At my company, The Visual Mediator, the various titles that describe the work I do have become less relevant for me. Instead, I think of them as a toolkit comprised of the many skills I’ve learned throughout my life. As we all have an infinite ability to learn and grow, I enjoy reflecting on my life experience as an opportunity to harvest the lessons learned. Three questions I continuously reflect upon are:

  • What have I recently learned and have I become aware of, that I want to take in consideration in my decision making? This question helps me be authentic and integrate new skills. It improves the quality of my life, reduces external and internal conflicts, and encourages me to make conscious choices that align with my values, meet my current needs, and take responsibility for the future I create. This does not mean I believe I have some superpower to change matters outside my zone of influence. Rather, it means that I do not wait for others to take actions that improve the quality of my life. I have an incredible amount of influence on my day to-day experiences and the actions I choose to take. I also have influence on the relationships I maintain with family and friends, the communities I engage with and am part of, and the clients I choose to work with.

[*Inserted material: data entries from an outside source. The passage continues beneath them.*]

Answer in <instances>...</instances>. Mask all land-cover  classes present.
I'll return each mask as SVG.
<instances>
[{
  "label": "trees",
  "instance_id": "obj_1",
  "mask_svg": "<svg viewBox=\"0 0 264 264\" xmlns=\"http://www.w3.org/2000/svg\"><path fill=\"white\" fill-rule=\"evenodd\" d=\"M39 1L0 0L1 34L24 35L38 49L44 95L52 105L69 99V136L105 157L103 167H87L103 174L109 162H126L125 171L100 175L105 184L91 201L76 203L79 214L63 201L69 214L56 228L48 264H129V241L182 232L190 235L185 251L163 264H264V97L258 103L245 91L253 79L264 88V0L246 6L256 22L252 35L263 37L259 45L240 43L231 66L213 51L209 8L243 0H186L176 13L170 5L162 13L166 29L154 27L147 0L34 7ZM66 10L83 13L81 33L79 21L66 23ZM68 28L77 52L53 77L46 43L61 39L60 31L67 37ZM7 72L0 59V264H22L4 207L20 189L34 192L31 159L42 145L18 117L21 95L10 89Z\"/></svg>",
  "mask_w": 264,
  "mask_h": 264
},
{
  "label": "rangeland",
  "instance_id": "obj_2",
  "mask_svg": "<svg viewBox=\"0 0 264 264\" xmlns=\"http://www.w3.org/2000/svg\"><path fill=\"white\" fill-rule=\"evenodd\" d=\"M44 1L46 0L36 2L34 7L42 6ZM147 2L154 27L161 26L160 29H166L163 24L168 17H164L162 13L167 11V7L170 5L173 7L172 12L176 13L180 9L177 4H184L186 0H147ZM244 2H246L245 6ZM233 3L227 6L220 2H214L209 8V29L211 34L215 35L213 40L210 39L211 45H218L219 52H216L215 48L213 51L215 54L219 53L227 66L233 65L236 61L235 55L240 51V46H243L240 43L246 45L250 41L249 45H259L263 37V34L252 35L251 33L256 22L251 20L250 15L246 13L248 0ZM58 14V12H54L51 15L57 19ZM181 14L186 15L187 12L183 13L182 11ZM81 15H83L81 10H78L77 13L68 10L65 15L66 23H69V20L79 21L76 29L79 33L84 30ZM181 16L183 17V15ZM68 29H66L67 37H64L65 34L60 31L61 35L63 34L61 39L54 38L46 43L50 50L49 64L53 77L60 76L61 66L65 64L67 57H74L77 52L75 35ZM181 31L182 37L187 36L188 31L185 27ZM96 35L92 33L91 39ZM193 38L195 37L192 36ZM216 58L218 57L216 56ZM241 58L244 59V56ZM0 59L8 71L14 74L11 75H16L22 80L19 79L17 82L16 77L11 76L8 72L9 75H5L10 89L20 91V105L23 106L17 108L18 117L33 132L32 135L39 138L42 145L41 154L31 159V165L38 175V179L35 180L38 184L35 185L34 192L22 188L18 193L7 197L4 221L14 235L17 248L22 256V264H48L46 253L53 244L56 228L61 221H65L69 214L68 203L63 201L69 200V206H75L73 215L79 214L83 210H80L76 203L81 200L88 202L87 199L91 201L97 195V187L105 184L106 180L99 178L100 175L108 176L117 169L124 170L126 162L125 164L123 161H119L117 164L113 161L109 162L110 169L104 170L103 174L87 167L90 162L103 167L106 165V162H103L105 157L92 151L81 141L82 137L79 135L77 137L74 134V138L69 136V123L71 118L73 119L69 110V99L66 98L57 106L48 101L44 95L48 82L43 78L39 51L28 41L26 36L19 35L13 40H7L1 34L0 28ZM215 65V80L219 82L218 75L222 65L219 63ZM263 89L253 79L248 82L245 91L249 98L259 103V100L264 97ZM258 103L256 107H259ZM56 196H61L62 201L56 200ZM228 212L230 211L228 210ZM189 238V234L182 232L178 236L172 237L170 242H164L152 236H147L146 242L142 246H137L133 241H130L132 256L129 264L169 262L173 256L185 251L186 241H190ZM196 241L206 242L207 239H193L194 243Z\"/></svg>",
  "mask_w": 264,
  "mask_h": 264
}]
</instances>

  • What mindset, attitude and skills do I need to have, and what do I need to do differently, to change my external reality? In my view, taking responsibility for my own life experience starts with acknowledging my autonomy and understanding that my autonomy is undeniably related to my need for interdependence. The way I view the world, what I think about myself, others and the society I live in, is within my own zone of influence, but even more so, impacts the way I experience the world. The skills I learn and develop empower me to respond to this experience and my interactions with others.

  • What is the highest impact of my contribution? Is the future my impact creates in alignment with my core values and a future I and others would love to live? What I love about these questions is that they help me imagine, dream, think forward, and shape various scenarios of the future with a fair society. I get in touch with my power to create, and I start to get a sense of if and how my contribution would matter in a way that I value. If it does not, it is easy to understand that if I were to proceed, my contribution would not lead to the creation of an eco-system that I view as serving life on this planet.


  • We have an infinite ability to learn and grow.
  • Every living being matters because we are autonomous beings in an interdependent world.
  • Our bright future is a co-creation and strategy for meeting needs.
  • Visual expression helps us show others what we mean, what we want or need, and what we would like to create.